The scary part is when you ask a clueless guy like Gym Kid who his favorite writer is and he'll probably say "Hitchcock!" People like this are completely oblivious to the fact that if it weren't for the writing of Cornell Woolrich, Robert Bloch, Patricia Highsmith and Daphne Du Maurier, to name a few, there wouldn't even be anything for Mr. Hitchcock to film at all. He knew it, too: one of the first credits beginning each episode of his TV show names the writer of the story. Hitch even had a mystery magazine back in the day.
I once knew a hammerhead whose favorite mantra was, "I don't read books, I don't need books, I depend on my looks". What an asshole. Needless to say he now works in the motion picture industry.

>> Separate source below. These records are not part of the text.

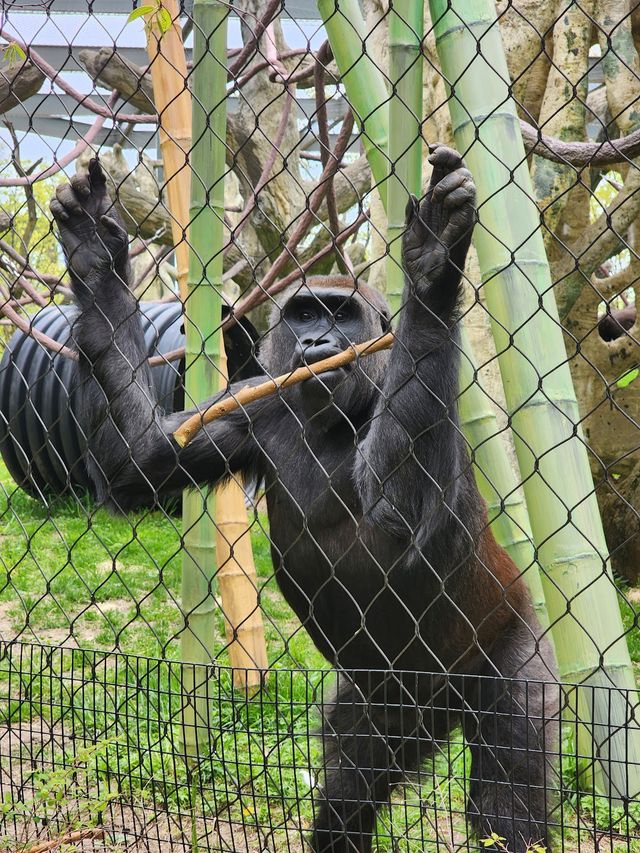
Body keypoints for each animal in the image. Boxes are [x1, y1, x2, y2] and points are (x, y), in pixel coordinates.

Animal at [51, 146, 556, 852]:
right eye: (306, 314)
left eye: (341, 315)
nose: (319, 343)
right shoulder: (247, 404)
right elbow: (139, 462)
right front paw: (95, 257)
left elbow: (400, 508)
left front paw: (432, 268)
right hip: (382, 709)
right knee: (349, 786)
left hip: (511, 649)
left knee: (509, 788)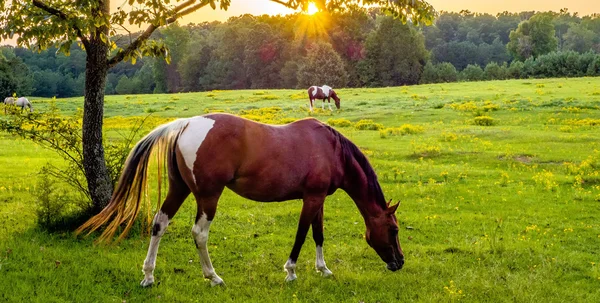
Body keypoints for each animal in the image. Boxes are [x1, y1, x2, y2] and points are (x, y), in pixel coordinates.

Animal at [76, 113, 404, 288]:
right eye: (394, 229)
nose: (399, 262)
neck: (330, 149)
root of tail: (186, 124)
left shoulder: (318, 198)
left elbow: (318, 234)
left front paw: (322, 268)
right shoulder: (311, 199)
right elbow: (301, 234)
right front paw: (291, 271)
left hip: (179, 189)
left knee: (159, 224)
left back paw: (148, 275)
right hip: (208, 196)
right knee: (199, 234)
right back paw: (213, 277)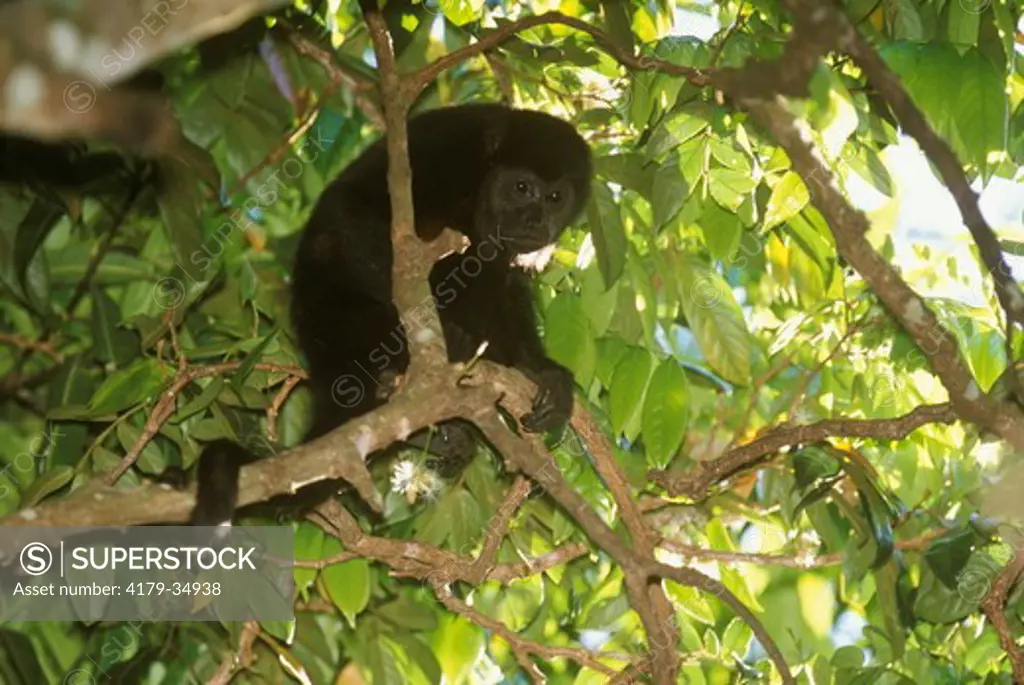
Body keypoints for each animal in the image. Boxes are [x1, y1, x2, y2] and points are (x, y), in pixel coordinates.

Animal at [190, 104, 593, 524]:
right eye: (521, 188)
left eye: (555, 197)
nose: (536, 219)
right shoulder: (445, 146)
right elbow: (353, 206)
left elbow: (507, 283)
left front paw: (541, 369)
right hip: (338, 321)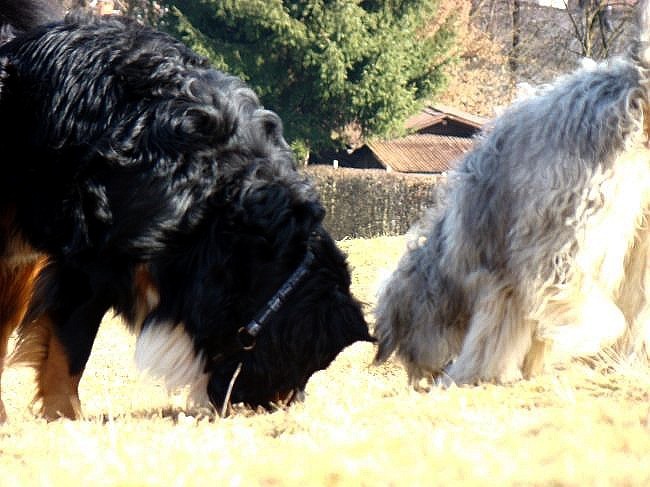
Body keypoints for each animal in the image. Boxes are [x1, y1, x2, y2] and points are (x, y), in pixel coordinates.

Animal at [372, 0, 648, 388]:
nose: (417, 381)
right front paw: (532, 366)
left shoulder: (498, 275)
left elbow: (495, 331)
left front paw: (472, 374)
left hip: (571, 214)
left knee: (565, 280)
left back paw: (595, 331)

Here's another story for you: Rebecca met a fast-talking blowhard who kept up about how he was going to write a novel and then write for the movies and went on and on about it and of course didn't divulge about what the hell he was writing.
"I couldn't stand him! You've already written two novels and this guy kept talking like he was King Shit just because he was starting some dumb novel he wouldn't talk about. I just wished he'd shut up!"
"I know how to shut him up", I said.
"How do you do that?"
"Ask him who's his favorite author", I smiled. "That always shuts them up".
One of my favorite mottoes is "In this place called Hell novels are written by people who don't read books". I'm not joking, either: we have friends who say, "I WROTE A BOOK ABOUT MY EXPERIENCES AS A STRIPPER IN SAN FRANCISCO". Okay, even if it's a memoir there needs to be plot development, character development (i.e. someone who started out as a rival becomes your best friend towards the second half of the book), fact checking, so on and so forth. And then what style is the book written in: Will it be funny sleaze like Bukowski, dark decadence like Hubert Selby Jr., erotically charged like Genet, what's your POV?
To say you want to be a writer without reading books is like saying you want to be Governor of California without knowing The Declaration of Independence (um, wait a minute, I just described Arnold Schwarzenegger, scratch that). It's like saying you want to play guitar without knowing who Les Paul, Hubert Sumlin, Chet Atkins or The Ventures are. Without an understanding of the history of your craft you're flying without a pilot's license, which means you'll crash and burn.
It also means your memoir of being a stripper in San Francisco will never be published. Read a fucking book. It'll probably change your life.